Stocks quoted in this article:
The shares of CBS Corporation (NYSE:CBS - 36.06) have been on fire lately, more than doubling since skimming the $18 level less than a year ago. In fact, the security touched a fresh nine-year acme of $36.25 earlier today. Ushering the equity into the black have been its 10-week and 32-week moving averages, which have contained all but one of the stock's weekly closes since early October. However, despite CBS' impressive performance on the charts, the bullish camp is far from crowded -- pointing to potential sideline cash to drive additional gains.

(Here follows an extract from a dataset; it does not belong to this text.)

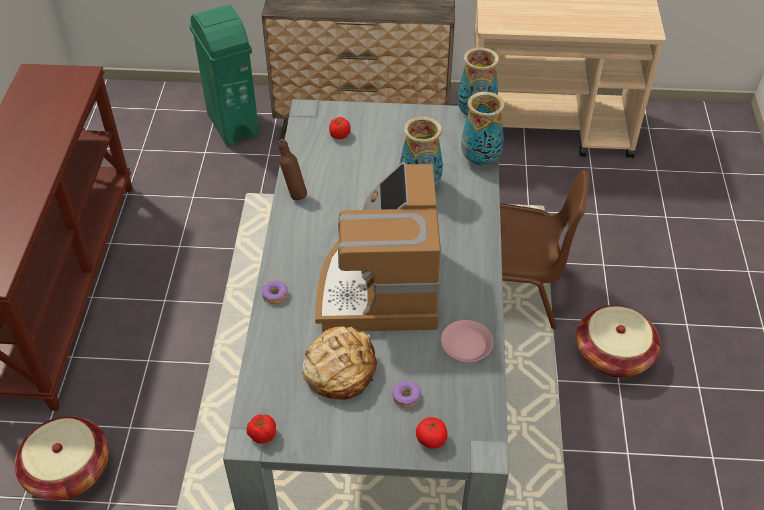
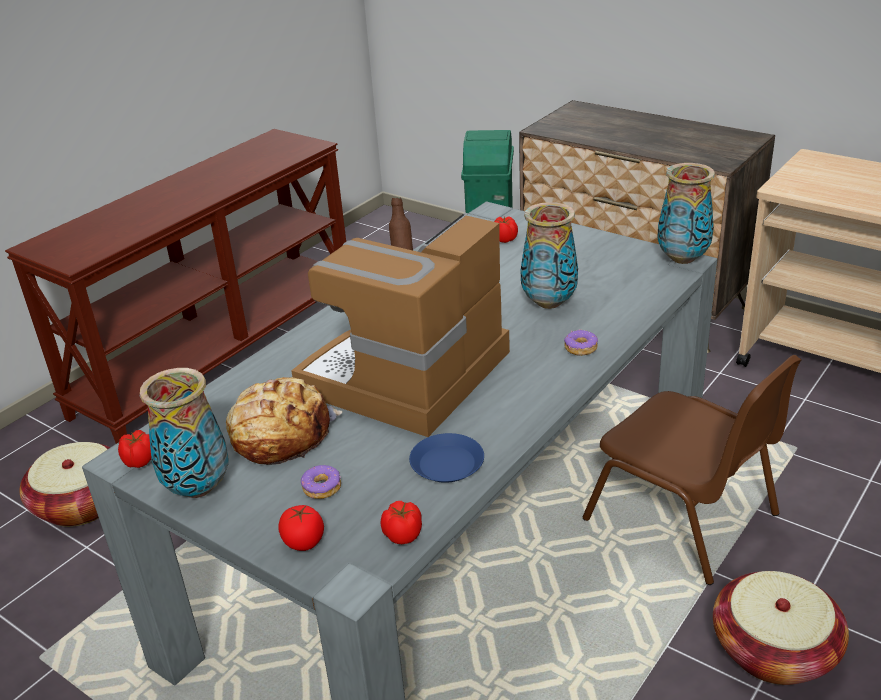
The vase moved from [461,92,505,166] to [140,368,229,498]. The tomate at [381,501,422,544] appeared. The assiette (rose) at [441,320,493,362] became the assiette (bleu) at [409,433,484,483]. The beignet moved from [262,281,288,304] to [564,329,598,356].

For starters, CBS has outperformed the broader S&P 500 Index (SPX) by more than eight percentage points during the past 60 sessions. However, over the past 50 sessions, option players bought to open nearly three CBS puts for every call. Specifically, on the International Securities Exchange (ISE), Chicago Board Options Exchange (CBOE), and NASDAQ OMX PHLX (PHLX), the stock sports a 50-day put/call volume ratio of 2.74 -- which ranks in the 86th percentile of its annual range. In other words, traders have initiated bearish bets over bullish at a much faster-than-usual clip in recent months.
As a result, the equity's Schaeffer's put/call open interest ratio (SOIR) now stands at 1.76, indicating that puts nearly double calls among the front three-months' series of options. What's more, this ratio stands just four percentage points from an annual high, implying that near-term option players have rarely been more put-heavy on CBS during the past year.
However, peak put open interest in the soon-to-be front-month September series of options resides at the 29 strike, with more than 5,600 puts in residence. In the short term, this abundance of bearish bets could translate into a layer of options-related support for CBS.
Elsewhere on the Street, some analysts remain leery of CBS, regardless of the stock's long-time journey into the black. Currently, the consensus 12-month price target on the security sits at a measly $38.85, representing expected upside of just 7% to CBS' multi-year high of $36.25. Going forward, an unwinding of pessimism in the options pits, or a flood of upbeat analyst attention, could add contrarian fuel to the stock's fire.
Investors betting on an extended uptrend for CBS should consider buying the stock's in-the-money December 29 call, which was last offered for $7.30.